- **WORK INSTRUCTION**: Copy every record verbatim. Leave the pictures out.

- **DATASET CONTENT**:
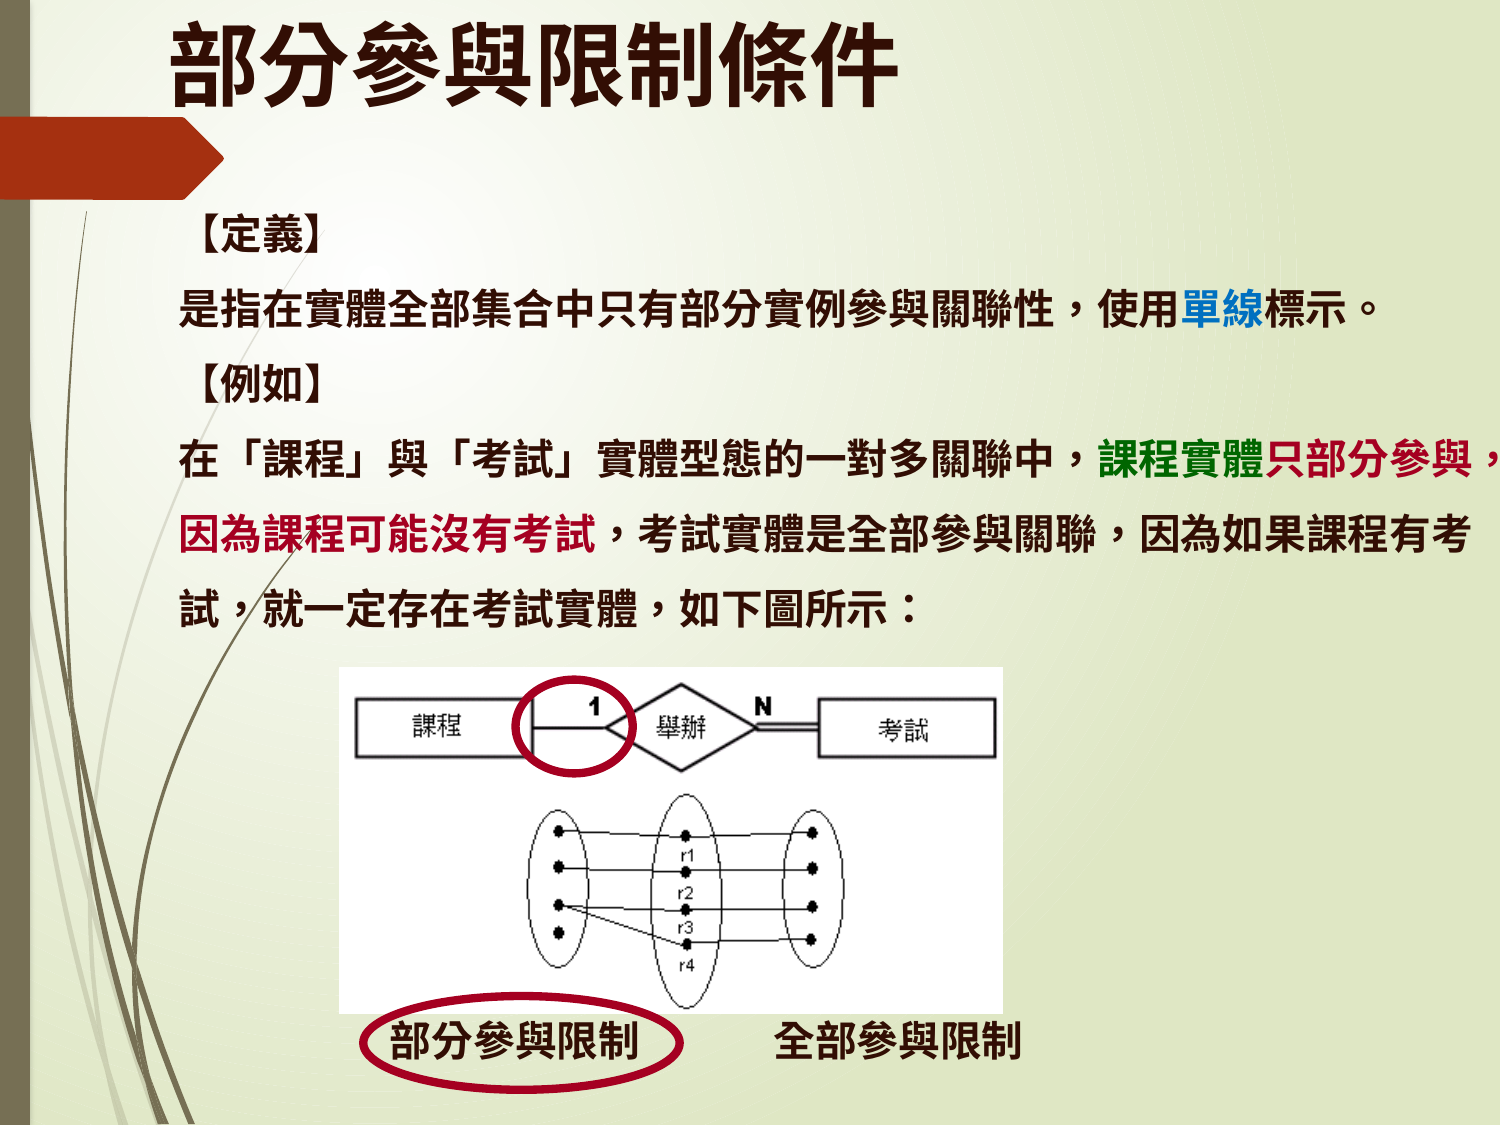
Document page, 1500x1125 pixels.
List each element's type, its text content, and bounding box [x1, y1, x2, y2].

text_box 【定義】 是指在實體全部集合中只有部分實例參與關聯性，使用單線標示。 【例如】 在「課程」與「考試」實體型態的一對多關聯中，課程實體只部分參與，因為課程可能沒有考試，考試實體是全部參與關聯，因為如果課程有考試，就一定存在考試實體，如下圖所示： [163, 175, 1500, 716]
text_box 部分參與限制 全部參與限制 [374, 1007, 1114, 1073]
title 部分參與限制條件 [152, 0, 1500, 188]
picture [339, 667, 1003, 1014]
text_box [361, 1024, 374, 1062]
text_box [396, 1073, 647, 1092]
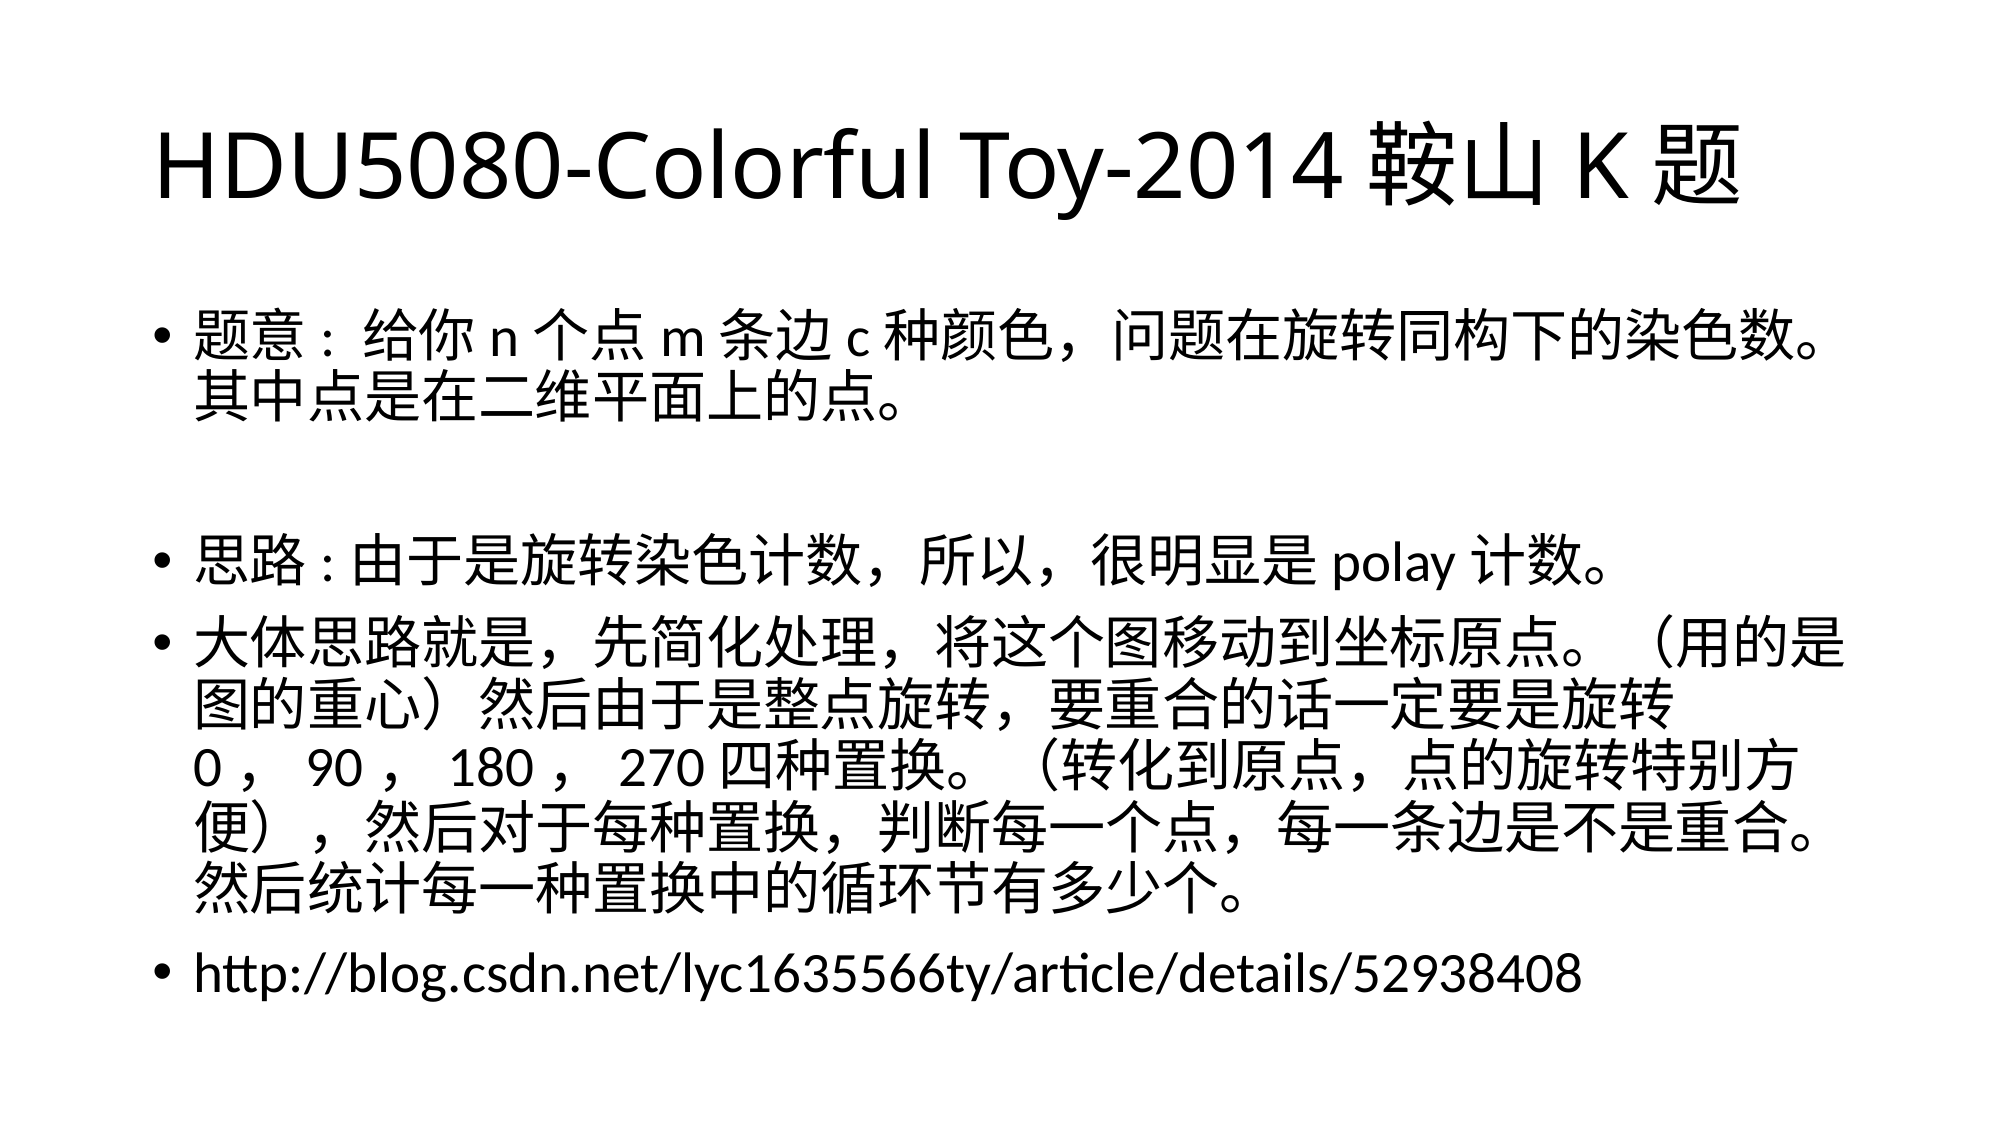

- **RESULT**:
Document page, 1500x1125 pixels.
List each element's type, its text content, and bounding box [x1, y1, x2, y2].

text_box 【定義】 是指在實體全部集合中只有部分實例參與關聯性，使用單線標示。 【例如】 在「課程」與「考試」實體型態的一對多關聯中，課程實體只部分參與，因為課程可能沒有考試，考試實體是全部參與關聯，因為如果課程有考試，就一定存在考試實體，如下圖所示： [163, 175, 1500, 716]
text_box 部分參與限制 全部參與限制 [374, 1007, 1114, 1073]
title 部分參與限制條件 [152, 0, 1500, 188]
picture [339, 667, 1003, 1014]
text_box [361, 1024, 374, 1062]
text_box [396, 1073, 647, 1092]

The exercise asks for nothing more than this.